Friendly Advice about Tax Returns:
Whether you are filing a corporation, an individual return or both, keep meticulous accounting records and keep business and personal transactions separate. The CRA is vigilant in looking for personal purchases claimed as business expense. Avoid using a business credit card for personal purchases. If you must use a personal credit card for business expenses, keep detailed records and keep the business at arm’s-length. Go through the monthly credit card statement, making copies of all receipts for deductible business expenses. Write a company cheque, payable to you for the total and make a separate payment to the credit card account in that exact amount. File the receipts with company paperwork. In doing so, you establish a paper trail and demonstrate that the company is operating at arm’s-length.
If your business has annual gross income of $30,000 or more, you are obliged tocollect and remit Goods and Services Tax and/or Harmonized Sales Tax. Most small businesses are required to make quarterly remittances of tax collected, less the tax paid on purchases of goods and services for the business. A detailed annual return is required, showing gross sales, tax collected, tax paid on purchases of goods and services for the business, adjustments and net remittances. File on time and keep accurate records. In the unthinkable event of an audit, your best friend is detailed, accurate records.

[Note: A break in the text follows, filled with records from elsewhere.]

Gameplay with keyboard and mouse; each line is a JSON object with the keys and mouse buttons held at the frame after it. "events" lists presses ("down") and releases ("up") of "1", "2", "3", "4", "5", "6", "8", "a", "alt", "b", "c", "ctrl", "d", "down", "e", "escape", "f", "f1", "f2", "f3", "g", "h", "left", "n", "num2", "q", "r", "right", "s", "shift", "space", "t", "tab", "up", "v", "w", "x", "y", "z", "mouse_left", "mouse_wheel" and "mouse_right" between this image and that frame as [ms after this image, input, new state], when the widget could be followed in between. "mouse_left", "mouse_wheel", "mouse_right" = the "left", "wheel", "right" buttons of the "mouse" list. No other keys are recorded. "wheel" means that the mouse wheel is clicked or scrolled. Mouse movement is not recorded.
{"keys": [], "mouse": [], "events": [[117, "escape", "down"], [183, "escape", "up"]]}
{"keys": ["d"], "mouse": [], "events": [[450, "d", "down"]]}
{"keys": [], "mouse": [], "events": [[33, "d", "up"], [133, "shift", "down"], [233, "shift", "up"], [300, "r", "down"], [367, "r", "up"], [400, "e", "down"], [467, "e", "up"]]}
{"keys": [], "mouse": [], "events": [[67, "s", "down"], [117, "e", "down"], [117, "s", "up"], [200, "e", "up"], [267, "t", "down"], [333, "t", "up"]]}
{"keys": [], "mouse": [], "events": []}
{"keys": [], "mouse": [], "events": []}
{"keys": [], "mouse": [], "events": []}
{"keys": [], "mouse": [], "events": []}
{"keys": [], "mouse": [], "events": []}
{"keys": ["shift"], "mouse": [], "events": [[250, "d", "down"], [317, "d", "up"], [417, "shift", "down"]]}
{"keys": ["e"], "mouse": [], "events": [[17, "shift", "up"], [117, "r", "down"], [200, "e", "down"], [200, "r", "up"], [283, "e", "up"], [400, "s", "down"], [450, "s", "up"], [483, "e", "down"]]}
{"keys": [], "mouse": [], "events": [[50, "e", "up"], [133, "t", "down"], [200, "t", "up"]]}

If you have employees, you must keep accurate records of earnings and deductions and you must remit Income Tax deducted, along with the Employer and Employee shares of Canada Pension Plan and Employment Insurance withholdings. If you are a sole proprietor, you must contribute the Employer's share of the Canada Pension Plan deduction, in addition to the Employee's share. As a sole proprietor or employer, you are ineligible for Employment Insurance and therefore exempt from deductions. Remittances are due by the end of the month following the month in which deductions were withheld. Individual statements of earnings and deductions (T4) must be delivered to the employee and an annual summary (T4S) must be received by the CRA by February 28th in the following year. The sum of all withholdings for Income Tax, CPP and EI, along with the corresponding employer’s share must equal the total monthly payments for the payroll year. When in doubt, consult the CRA Guide for Employers.
If you have employees, you must register with the Workplace Safety Insurance Board. Your business will be classified by risk and assessed premiums for coverage for your employees. Coverage is optional for business owners. When in doubt about registration or employer obligations, contact the WSIB.
Getting Set Up or Finding Information:
If you are setting up a new business, contact Service Ontario. They can walk you through the process of registering your business, getting a business number and navigating the various government levels relating to business. If you live in small-town eastern Ontario, the Small Business Advisory Centre in Smiths Falls can help with guidance. Conveniently, a Service Ontario office is in the same building.
All of this is not to say that we enjoy filling out forms, meeting government-imposed deadlines and living under scrutiny. That’s just the reality of doing business. Keeping timely, accurate records and following the rules beats the alternative of facing an audit with poor records and lots of excuses. Take care of the key essentials as you go about growing your business.
One last thought:
If you receive a notice from a government agency, don’t toss it in the basket with day-to-day paperwork, where it may be overlooked. Take the time to read it and note due dates and deadlines. Make a note in your calendar app to review and respond before the due date. The issue won’t go away. Deal with it before the paperwork and the complications accumulate
Your local Chamber of Commerce or the Canadian Federation of Independent Business can be a source of information on government policy and business advocacy. If you believe in the adage, “strength in numbers” business organizations may help you feel you’re not totally alone out there.